- The paper introduces BRIDGE, a cooperative framework that integrates SFT and RL through bilevel optimization.
- It employs a penalty-based relaxation method for gradient updates, enhancing training efficiency and performance.
- Experimental results show significant gains in convergence speed and accuracy on mathematical reasoning benchmarks across multiple LLMs.
Beyond Two-Stage Training: Cooperative SFT and RL for LLM Reasoning
Introduction
The paper "Beyond Two-Stage Training: Cooperative SFT and RL for LLM Reasoning" introduces BRIDGE, a novel training framework that integrates supervised fine-tuning (SFT) and reinforcement learning (RL) within a single cooperative scheme. Traditional two-stage training, where SFT precedes RL, suffers from catastrophic forgetting and inefficient exploration during RL. BRIDGE addresses these drawbacks through bilevel optimization, with the SFT objective conditioned on the optimal RL policy. This synergy facilitates faster training and improved performance by leveraging the strengths of both paradigms effectively.
Figure 1: Training dynamics of mean reward and response length on Qwen2.5-3B.
Methodology
Bilevel Optimization Framework
BRIDGE constructs a bilevel optimization problem where the upper-level problem involves maximizing the SFT objective conditioned on the lower-level RL policy optimization.
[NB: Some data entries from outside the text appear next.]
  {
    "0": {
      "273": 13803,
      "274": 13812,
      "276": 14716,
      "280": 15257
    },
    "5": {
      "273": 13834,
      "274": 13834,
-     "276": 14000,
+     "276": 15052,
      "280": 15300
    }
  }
Formally, the upper-level SFT seeks to maximize:
JSFT(θ∗(w),w):=E(x,r,y)∼DSFT[logπ(r,y∣x;θ∗(w),w)],
subject to the lower-level problem:
θ∗(w):=argθmaxJRL(θ,w).
This framework tightly couples the RL and SFT processes, enhancing cooperation and mutual optimization.
Algorithm Implementation
BRIDGE employs a penalty-based relaxation method to solve the bilevel formulation efficiently. The updates for the base model parameters (θ) and the LoRA weights (w) are computed via gradient ascent, respectively blending SFT and RL objectives and maximizing cooperative gain:
- Base Model Update:
θk+1=θk+α[(1−λ)∇θJSFT(θ,w)+λ∇θJRL(θ,w)]
- LoRA Parameters Update:
wk+1←wk+β∇wJGain(wk)
Architectural Design
The architecture incorporates LoRA to separate optimizing the model's base parameters from its adaptation layers. This setup ensures that the upper and lower objectives co-evolve, maintaining cooperation during training. The separation allows targeted guidance derived from SFT updates to direct RL optimization effectively.
Figure 2: Comparison of Training Methods.
Experimental Evaluation
Dataset and Model Settings
Experiments utilize three LLMs—Qwen2.5-3B, Llama-3.2-3B-Instruct, and Qwen3-8B—trained on mathematical reasoning datasets LIMR and MATH. The assessment includes various mathematical reasoning benchmarks, ensuring robustness across different contexts and complexities.
Results
BRIDGE consistently outperformed baseline methods such as Cold-start, RL-zero, and naive alternating strategies. The method exhibited faster training convergence and higher final accuracy metrics, with significant empirical gains showcased across model scales and dataset complexities.
Figure 3: Comparison of two training methods.
Implications and Future Work
The framework sets a precedent for transcending traditional decoupled training pipelines by fostering tighter integration of SFT and RL processes. This cooperative approach could pave the way for enhanced reasoning capabilities in LLMs, improving efficiency and generalization. Future research may explore extending BRIDGE to other domains and tasks, assessing its adaptability and robustness.
Conclusion
The BRIDGE framework demonstrates a compelling approach to integrating SFT and RL through cooperative meta-learning, innovatively utilizing bilevel optimization. By harmonizing these training paradigms, BRIDGE showcases improved performance and efficiency, affirming its potential for advancing LLM reasoning capabilities.
References
A comprehensive list of references was used to support the methodologies and findings within this paper, focusing on advanced bilevel optimization techniques and recent developments in LLM training and reasoning enhancement strategies.